--- Supplied material ---
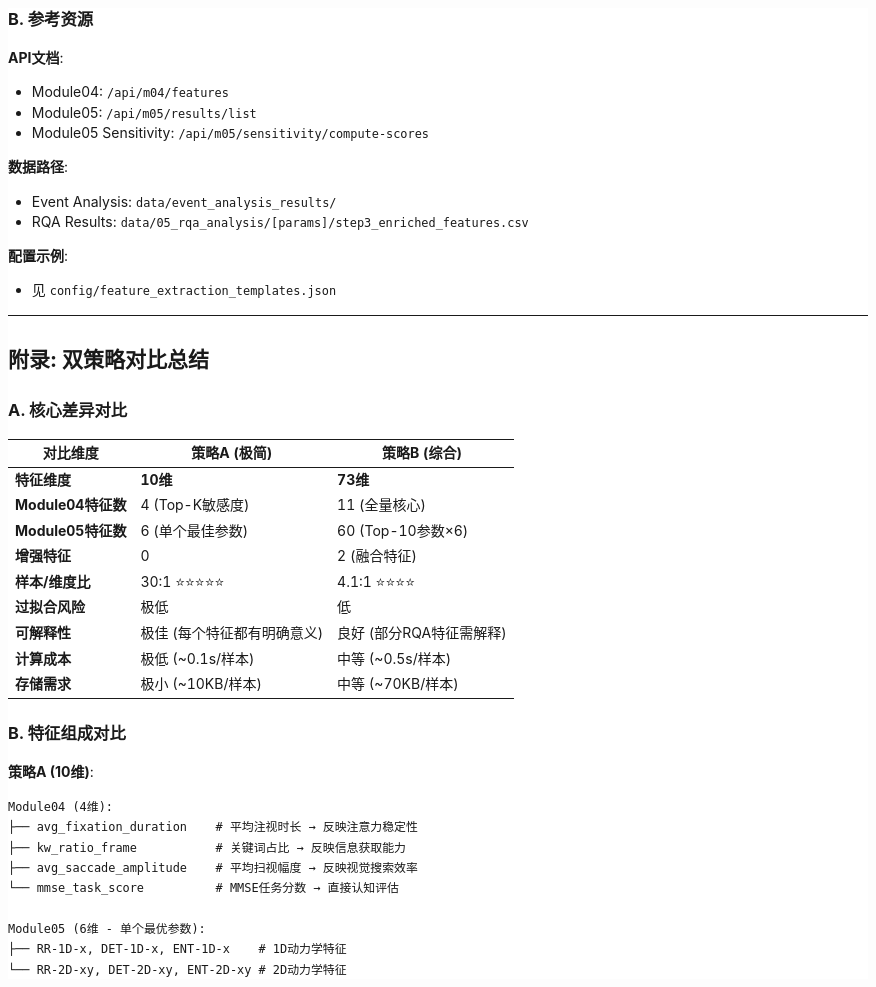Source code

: ### B. 参考资源

**API文档**:
- Module04: `/api/m04/features`
- Module05: `/api/m05/results/list`
- Module05 Sensitivity: `/api/m05/sensitivity/compute-scores`

**数据路径**:
- Event Analysis: `data/event_analysis_results/`
- RQA Results: `data/05_rqa_analysis/[params]/step3_enriched_features.csv`

**配置示例**:
- 见 `config/feature_extraction_templates.json`

---

## 附录: 双策略对比总结

### A. 核心差异对比

| 对比维度 | 策略A (极简) | 策略B (综合) |
|---------|------------|------------|
| **特征维度** | **10维** | **73维** |
| **Module04特征数** | 4 (Top-K敏感度) | 11 (全量核心) |
| **Module05特征数** | 6 (单个最佳参数) | 60 (Top-10参数×6) |
| **增强特征** | 0 | 2 (融合特征) |
| **样本/维度比** | 30:1 ⭐⭐⭐⭐⭐ | 4.1:1 ⭐⭐⭐⭐ |
| **过拟合风险** | 极低 | 低 |
| **可解释性** | 极佳 (每个特征都有明确意义) | 良好 (部分RQA特征需解释) |
| **计算成本** | 极低 (~0.1s/样本) | 中等 (~0.5s/样本) |
| **存储需求** | 极小 (~10KB/样本) | 中等 (~70KB/样本) |

### B. 特征组成对比

**策略A (10维)**:
```
Module04 (4维):
├── avg_fixation_duration    # 平均注视时长 → 反映注意力稳定性
├── kw_ratio_frame           # 关键词占比 → 反映信息获取能力
├── avg_saccade_amplitude    # 平均扫视幅度 → 反映视觉搜索效率
└── mmse_task_score          # MMSE任务分数 → 直接认知评估

Module05 (6维 - 单个最优参数):
├── RR-1D-x, DET-1D-x, ENT-1D-x    # 1D动力学特征
└── RR-2D-xy, DET-2D-xy, ENT-2D-xy # 2D动力学特征
```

--- Task statement ---
From the line with "30:1 ⭐⭐⭐⭐⭐ | 4.1:1 ⭐⭐⭐⭐ |" to the final line of the data above, please reproduce every line exactly and add nothing.

--- Output of the task ---
| **样本/维度比** | 30:1 ⭐⭐⭐⭐⭐ | 4.1:1 ⭐⭐⭐⭐ |
| **过拟合风险** | 极低 | 低 |
| **可解释性** | 极佳 (每个特征都有明确意义) | 良好 (部分RQA特征需解释) |
| **计算成本** | 极低 (~0.1s/样本) | 中等 (~0.5s/样本) |
| **存储需求** | 极小 (~10KB/样本) | 中等 (~70KB/样本) |

### B. 特征组成对比

**策略A (10维)**:
```
Module04 (4维):
├── avg_fixation_duration    # 平均注视时长 → 反映注意力稳定性
├── kw_ratio_frame           # 关键词占比 → 反映信息获取能力
├── avg_saccade_amplitude    # 平均扫视幅度 → 反映视觉搜索效率
└── mmse_task_score          # MMSE任务分数 → 直接认知评估

Module05 (6维 - 单个最优参数):
├── RR-1D-x, DET-1D-x, ENT-1D-x    # 1D动力学特征
└── RR-2D-xy, DET-2D-xy, ENT-2D-xy # 2D动力学特征
```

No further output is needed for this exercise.